Take the lines from the beginning of the data below through the line holding "staining of adenocarcinoma" and return exactly those.

| Supplied data |
____
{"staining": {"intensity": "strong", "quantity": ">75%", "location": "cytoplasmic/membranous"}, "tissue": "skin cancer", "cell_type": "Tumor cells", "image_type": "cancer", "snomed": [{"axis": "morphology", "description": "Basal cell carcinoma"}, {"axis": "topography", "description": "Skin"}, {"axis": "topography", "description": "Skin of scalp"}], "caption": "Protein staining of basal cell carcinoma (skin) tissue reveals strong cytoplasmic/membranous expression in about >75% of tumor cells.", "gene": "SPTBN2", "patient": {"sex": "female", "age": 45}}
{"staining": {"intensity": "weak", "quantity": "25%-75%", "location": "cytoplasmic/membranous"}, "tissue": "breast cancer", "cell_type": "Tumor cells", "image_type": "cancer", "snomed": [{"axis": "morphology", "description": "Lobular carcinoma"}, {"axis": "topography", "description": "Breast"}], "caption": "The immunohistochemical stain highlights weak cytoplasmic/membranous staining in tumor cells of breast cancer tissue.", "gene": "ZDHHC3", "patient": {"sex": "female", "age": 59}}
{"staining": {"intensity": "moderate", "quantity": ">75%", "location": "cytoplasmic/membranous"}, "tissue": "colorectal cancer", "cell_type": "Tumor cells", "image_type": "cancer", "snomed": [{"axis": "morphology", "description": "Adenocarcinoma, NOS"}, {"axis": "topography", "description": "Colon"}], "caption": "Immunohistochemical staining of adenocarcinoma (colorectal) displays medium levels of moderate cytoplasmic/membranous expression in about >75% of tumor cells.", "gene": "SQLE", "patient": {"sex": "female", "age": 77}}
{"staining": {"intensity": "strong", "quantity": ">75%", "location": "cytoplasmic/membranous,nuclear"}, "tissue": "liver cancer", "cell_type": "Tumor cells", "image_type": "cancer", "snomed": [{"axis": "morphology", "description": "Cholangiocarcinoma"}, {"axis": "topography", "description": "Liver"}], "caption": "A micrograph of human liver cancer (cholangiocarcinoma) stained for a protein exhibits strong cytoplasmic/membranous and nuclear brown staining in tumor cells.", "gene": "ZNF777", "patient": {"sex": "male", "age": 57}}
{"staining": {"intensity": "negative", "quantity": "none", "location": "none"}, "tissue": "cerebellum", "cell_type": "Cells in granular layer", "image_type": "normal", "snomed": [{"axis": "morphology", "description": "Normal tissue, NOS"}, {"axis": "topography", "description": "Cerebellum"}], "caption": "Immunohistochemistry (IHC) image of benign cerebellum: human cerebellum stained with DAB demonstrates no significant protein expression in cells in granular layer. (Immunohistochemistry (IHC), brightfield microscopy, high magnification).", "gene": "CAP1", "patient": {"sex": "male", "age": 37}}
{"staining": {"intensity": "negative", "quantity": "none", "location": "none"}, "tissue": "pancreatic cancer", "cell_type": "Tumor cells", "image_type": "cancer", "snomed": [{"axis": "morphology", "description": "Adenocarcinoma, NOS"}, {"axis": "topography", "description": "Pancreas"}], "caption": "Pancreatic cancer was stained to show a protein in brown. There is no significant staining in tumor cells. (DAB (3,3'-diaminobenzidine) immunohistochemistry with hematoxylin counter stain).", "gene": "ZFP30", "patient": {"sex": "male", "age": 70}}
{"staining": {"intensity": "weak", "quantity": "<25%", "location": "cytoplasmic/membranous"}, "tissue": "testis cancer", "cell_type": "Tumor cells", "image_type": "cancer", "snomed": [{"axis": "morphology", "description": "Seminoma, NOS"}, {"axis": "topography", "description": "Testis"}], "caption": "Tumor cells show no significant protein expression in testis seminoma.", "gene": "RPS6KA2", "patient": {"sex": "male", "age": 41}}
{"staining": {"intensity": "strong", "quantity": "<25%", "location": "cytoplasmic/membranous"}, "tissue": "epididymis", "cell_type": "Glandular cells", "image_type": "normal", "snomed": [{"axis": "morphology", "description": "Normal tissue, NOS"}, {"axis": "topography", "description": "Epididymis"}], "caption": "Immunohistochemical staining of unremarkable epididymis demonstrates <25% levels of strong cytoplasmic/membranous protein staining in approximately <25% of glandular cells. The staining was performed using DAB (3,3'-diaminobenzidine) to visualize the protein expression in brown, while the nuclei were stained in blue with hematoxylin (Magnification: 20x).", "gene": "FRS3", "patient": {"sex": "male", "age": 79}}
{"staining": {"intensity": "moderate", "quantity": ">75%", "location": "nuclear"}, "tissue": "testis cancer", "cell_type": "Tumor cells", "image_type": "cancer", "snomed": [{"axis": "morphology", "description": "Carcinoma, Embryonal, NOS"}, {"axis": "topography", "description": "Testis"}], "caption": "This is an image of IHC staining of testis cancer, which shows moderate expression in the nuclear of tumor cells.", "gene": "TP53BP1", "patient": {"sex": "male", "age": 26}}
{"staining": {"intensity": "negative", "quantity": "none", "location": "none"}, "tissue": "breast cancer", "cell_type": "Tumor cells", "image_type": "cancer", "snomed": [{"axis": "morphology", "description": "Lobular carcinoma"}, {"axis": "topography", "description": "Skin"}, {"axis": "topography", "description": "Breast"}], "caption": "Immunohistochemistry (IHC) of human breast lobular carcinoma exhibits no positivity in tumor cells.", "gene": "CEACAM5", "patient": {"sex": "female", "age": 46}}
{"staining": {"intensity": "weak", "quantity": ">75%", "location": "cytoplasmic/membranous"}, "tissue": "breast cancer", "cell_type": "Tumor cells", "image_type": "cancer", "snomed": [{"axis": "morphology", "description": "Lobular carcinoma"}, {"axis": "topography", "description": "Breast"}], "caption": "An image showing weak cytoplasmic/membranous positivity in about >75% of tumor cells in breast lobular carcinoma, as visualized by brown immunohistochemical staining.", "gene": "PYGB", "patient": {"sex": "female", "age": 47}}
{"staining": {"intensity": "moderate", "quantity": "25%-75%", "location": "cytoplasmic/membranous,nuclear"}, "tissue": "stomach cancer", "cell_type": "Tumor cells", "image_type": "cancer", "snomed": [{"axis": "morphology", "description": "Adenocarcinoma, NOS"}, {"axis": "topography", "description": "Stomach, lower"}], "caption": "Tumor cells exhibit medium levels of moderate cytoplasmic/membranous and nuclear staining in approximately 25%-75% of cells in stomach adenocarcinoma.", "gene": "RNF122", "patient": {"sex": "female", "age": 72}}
____
| Response box |
{"staining": {"intensity": "strong", "quantity": ">75%", "location": "cytoplasmic/membranous"}, "tissue": "skin cancer", "cell_type": "Tumor cells", "image_type": "cancer", "snomed": [{"axis": "morphology", "description": "Basal cell carcinoma"}, {"axis": "topography", "description": "Skin"}, {"axis": "topography", "description": "Skin of scalp"}], "caption": "Protein staining of basal cell carcinoma (skin) tissue reveals strong cytoplasmic/membranous expression in about >75% of tumor cells.", "gene": "SPTBN2", "patient": {"sex": "female", "age": 45}}
{"staining": {"intensity": "weak", "quantity": "25%-75%", "location": "cytoplasmic/membranous"}, "tissue": "breast cancer", "cell_type": "Tumor cells", "image_type": "cancer", "snomed": [{"axis": "morphology", "description": "Lobular carcinoma"}, {"axis": "topography", "description": "Breast"}], "caption": "The immunohistochemical stain highlights weak cytoplasmic/membranous staining in tumor cells of breast cancer tissue.", "gene": "ZDHHC3", "patient": {"sex": "female", "age": 59}}
{"staining": {"intensity": "moderate", "quantity": ">75%", "location": "cytoplasmic/membranous"}, "tissue": "colorectal cancer", "cell_type": "Tumor cells", "image_type": "cancer", "snomed": [{"axis": "morphology", "description": "Adenocarcinoma, NOS"}, {"axis": "topography", "description": "Colon"}], "caption": "Immunohistochemical staining of adenocarcinoma (colorectal) displays medium levels of moderate cytoplasmic/membranous expression in about >75% of tumor cells.", "gene": "SQLE", "patient": {"sex": "female", "age": 77}}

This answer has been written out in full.